Rumania, once a mere princedom attached to the Sultanate of Turkey, won independence and the rank of Kingdom under her first Bratianu Premier, famed Ion (John) the Great in 1881. His son, also Ion and also great, saw the Rumanian House of Hohenzollern safely through the War, which brought the nation huge new territories. He induced flamboyant Queen Marie's quiet husband (whose name, already forgotten, was Ferdinand) to exact the abdication of Crown Prince Carol. When King Ferdinand died and Carol's son Mihai became Rumania's "Boy King" (TIME, Aug. 1, 1927), Rumanians said "It is now Ion who reigns and rules," but later that same year grizzled, astute old Ion Bratianu died, leaving the Premiership to his brother Vintila.

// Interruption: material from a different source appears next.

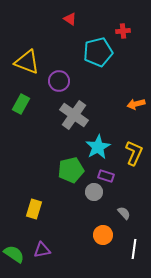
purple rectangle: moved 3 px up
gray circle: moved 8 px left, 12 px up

Followed the famed "March on Bucharest" of 60,000 unarmed, peaceful peasants who squatted, sprawled and slept all over the muddy streets of the capital in protest against the Dynasty of Bratianu. Finally Vintila, far less able and astute than Ion, was forced to resign. Advised by Rumania's three Regents, Boy King Mihai appointed as Premier the National Peasant Party leader, chipper little Professor luliu Maniu, who arrived at the Royal Palace with his new Cabinet list scribbled on a crumpled bit of paper, exclaiming "Here it is!" (TIME, Nov. 19, 1928).

Two years later the Dynasty of Bratianu seemed definitely down & out when scapegrace Carol (whom Ion had forced to abdicate) returned amid delirious triumph to Bucharest, thrust aside his own son, Boy King Mihai, and became King Carol II by an act of the Rumanian Parliament against which trembling old Vintila Bratianu alone had the courage to vote "No!" The rest of the Bratianu National Liberal Party abstained from voting and broken-hearted Vintila died later of apoplexy. King Carol ousted Mihai's mother, Queen Helen (now resident in England under the special favor and protection of George V), and brought to Bucharest his flaunting, red-haired Jewish mistress, Magda Lupescu, daughter of a junk dealer.